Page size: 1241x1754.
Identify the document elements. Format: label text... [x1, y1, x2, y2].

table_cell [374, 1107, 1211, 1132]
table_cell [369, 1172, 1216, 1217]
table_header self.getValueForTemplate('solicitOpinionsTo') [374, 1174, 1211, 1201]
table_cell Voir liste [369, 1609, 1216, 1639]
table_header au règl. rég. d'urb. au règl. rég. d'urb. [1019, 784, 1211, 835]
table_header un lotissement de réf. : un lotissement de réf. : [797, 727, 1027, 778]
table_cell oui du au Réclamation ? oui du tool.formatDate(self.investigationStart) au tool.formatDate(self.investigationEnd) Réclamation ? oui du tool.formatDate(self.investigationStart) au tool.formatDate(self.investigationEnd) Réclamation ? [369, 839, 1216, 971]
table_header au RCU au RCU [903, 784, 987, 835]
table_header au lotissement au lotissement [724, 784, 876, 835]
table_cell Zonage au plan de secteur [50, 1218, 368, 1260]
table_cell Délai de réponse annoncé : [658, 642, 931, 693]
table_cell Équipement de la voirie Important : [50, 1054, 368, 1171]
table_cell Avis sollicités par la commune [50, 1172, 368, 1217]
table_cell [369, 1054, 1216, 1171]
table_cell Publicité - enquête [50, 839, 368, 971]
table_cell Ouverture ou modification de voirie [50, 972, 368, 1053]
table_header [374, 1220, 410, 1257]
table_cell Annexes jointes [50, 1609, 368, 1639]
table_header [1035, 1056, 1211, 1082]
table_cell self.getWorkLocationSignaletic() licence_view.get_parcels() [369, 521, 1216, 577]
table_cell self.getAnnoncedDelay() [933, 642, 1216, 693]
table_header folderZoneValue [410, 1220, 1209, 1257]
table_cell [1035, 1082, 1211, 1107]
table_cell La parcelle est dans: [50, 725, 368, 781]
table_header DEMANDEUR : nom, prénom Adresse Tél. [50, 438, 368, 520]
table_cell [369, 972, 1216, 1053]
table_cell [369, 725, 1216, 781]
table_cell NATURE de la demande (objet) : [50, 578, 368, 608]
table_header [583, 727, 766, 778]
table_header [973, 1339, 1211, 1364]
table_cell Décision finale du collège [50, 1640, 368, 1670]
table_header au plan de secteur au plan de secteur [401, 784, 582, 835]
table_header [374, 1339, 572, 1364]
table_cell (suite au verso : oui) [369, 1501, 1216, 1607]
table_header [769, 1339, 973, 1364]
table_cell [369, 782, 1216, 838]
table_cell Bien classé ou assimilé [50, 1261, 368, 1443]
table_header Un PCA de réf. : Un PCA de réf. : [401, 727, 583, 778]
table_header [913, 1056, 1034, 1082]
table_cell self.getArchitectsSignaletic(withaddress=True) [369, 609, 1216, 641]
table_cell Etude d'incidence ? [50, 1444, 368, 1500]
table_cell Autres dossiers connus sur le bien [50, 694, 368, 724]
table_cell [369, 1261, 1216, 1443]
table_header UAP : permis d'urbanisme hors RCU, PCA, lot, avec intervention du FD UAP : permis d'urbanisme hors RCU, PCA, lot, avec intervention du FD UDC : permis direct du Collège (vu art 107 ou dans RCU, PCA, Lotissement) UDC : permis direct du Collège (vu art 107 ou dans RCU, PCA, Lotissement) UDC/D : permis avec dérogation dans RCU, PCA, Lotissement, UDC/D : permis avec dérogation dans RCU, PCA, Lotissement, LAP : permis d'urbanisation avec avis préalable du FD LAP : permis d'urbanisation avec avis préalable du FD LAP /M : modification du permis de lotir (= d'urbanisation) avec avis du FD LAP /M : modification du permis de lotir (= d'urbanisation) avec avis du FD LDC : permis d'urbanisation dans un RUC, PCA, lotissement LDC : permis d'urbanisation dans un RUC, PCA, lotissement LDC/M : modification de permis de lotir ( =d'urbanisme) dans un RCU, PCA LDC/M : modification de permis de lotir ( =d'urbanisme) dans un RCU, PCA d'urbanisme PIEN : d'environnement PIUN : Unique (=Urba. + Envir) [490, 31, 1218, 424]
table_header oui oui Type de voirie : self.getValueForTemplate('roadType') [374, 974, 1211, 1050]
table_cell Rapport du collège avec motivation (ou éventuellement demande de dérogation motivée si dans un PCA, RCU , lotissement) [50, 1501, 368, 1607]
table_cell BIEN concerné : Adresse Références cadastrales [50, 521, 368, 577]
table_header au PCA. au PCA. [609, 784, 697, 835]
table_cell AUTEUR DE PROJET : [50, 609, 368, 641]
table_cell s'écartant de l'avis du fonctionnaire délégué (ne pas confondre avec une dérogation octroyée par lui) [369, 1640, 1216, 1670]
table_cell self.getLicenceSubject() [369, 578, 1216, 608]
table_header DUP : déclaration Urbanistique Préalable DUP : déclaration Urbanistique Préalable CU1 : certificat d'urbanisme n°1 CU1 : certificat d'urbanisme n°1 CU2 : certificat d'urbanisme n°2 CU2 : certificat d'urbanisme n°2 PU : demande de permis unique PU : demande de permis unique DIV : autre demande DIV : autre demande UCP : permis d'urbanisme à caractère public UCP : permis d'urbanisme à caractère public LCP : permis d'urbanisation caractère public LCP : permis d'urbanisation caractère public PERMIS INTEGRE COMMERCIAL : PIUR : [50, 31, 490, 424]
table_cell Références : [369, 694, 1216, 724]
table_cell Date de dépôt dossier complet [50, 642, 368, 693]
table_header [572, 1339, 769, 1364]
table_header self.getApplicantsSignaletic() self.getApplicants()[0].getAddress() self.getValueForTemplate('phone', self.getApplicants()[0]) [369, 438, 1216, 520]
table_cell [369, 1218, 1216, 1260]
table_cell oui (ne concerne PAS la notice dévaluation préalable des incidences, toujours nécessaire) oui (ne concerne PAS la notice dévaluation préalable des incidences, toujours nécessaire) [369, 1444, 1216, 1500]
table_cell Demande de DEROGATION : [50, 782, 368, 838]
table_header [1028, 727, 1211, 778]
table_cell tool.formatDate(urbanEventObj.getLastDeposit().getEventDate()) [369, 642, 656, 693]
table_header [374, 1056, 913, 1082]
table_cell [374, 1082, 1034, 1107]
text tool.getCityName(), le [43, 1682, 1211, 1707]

· · ·

Please extract every line from the items above that contains the word "secteur".

▶ [CORRECT RESPONSE]:
table_cell Zonage au plan de secteur [50, 1218, 368, 1260]
table_header au plan de secteur au plan de secteur [401, 784, 582, 835]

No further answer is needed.